Im Vorfeld forderte etwa der Erzbischof von Philadelphia, Charles Chaput, eine Absage oder Umwidmung. Mehrere italienische Opfer sexuellen Missbrauchs kamen am Mittwoch in Vatikannähe zu einem Sit-In zusammen. „Sagt diese sinnlose Synode ab oder ändert die Dinge wirklich!“, forderte Alessandro Battaglia, der behauptet, 2011 von einem italienischen Priester in Mailand missbraucht worden zu sein. Die Reform-Initiative „Wir sind Kirche“ sprach angesichts der Synode von einer „Bewährungsprobe für die Kirchenleitung“. „Gerade weil diese Bischofssynode sich mit der Berufung junger Menschen beschäftigt, muss sie sich der sexualisierten und spirituellen Gewalt gegenüber Kindern, Jugendlichen, Seminaristen und Ordensfrauen stellen“, forderte die Gruppe in einer Erklärung.

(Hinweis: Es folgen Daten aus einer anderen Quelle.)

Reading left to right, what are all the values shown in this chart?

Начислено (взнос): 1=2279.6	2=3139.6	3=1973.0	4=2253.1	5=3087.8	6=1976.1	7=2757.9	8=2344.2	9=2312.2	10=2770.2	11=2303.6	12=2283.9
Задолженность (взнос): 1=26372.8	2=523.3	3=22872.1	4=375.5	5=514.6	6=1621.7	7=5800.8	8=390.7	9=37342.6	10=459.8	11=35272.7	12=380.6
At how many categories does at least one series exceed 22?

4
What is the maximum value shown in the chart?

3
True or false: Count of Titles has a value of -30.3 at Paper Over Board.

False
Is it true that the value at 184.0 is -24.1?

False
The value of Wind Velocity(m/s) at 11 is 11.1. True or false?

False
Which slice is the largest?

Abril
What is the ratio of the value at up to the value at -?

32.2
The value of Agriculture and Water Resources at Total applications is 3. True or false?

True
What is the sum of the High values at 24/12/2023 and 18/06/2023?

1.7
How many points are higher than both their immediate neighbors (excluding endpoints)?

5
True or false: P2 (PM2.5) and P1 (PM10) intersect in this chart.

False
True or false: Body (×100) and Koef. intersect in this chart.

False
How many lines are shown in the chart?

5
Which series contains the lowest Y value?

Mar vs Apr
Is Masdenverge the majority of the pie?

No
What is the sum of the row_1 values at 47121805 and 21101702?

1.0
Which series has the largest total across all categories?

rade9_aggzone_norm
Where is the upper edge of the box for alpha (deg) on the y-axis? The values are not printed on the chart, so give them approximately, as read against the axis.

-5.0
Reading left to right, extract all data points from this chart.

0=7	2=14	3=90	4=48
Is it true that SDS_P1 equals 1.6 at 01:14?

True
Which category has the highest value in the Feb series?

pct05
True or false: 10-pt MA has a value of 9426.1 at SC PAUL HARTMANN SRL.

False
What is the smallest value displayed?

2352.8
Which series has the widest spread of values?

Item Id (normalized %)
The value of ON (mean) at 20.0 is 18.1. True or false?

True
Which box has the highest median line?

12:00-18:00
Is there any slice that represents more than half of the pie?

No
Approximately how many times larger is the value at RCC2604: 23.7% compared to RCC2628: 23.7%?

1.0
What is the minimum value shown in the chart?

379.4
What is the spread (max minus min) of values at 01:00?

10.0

„Rendezvous mit der Zukunft“
In den vier Eröffnungsansprachen des Bischofstreffens, darunter zwei Reden von Papst Franziskus, fand das Thema explizit keine Beachtung. Wer wollte, konnte in einigen Bemerkungen allerdings unfreiwillige Bezüge zum kirchlichen Schicksalsthema Missbrauch erkennen. So sprach Franziskus angesichts des Bischofstreffens von einem „Rendezvous mit der Zukunft“.
Ob seine im programmatischen Dokument Evangelii Gaudium aufgestellte Maxime auch jetzt Geltung hat, ließ der Papst offen. Sie lautet: „Die Wirklichkeit steht über der Idee.“ Die Wirklichkeit konfrontiert die katholische Kirche derzeit mit einer ganzen Welle von nicht oder ungenügend aufgearbeiteten Missbrauchsskandalen. Die Idee ist, zu diskutieren, wie die Kirche den Kontakt zur Zukunft nicht weiter zu verlieren gedenkt.
Das Treffen ist wohl kaum als sinnlos zu bezeichnen, es kommt ganz darauf an, was die Teilnehmer daraus machen. Wie das Thema Sexualität, das in den Redebeiträgen bereits am Donnerstag vorkam, auch mit einem unverstellten Blick auf die (oft unterdrückte) Sexualität angehender Priester behandelt werden kann, könnte eine der Grundfragen der Synode werden.
Neben den 267 Bischöfen aus aller Welt sind außerdem Behördenchefs der Kurie, Ordensleute und Leiter der Ostkirchen eingeladen. Von den 49 zusätzlich eingeladenen Gasthörern sind nur 34 zwischen 18 und 29 Jahre alt. Allerdings hielt der Vatikan vor Monaten bereits ein vorbereitendes Treffen ab, zu dem vor allem Jugendliche eingeladen waren.
Aus Deutschland sind die Bischöfe Felix Genn (Münster), Stefan Oster (Passau), Weihbischof Johannes Wübbe (Osnabrück) sowie der Vorsitzende der Deutschen Bischofskonferenz, Kardinal Reinhard Marx, eingeladen. Als junge Gäste nehmen der 27-jährige Thomas Andonie, Vorsitzender der Deutschen Katholischen Jugend, und die 25-jährige Julia Braband vom Lutherischen Weltbund an der Synode teil.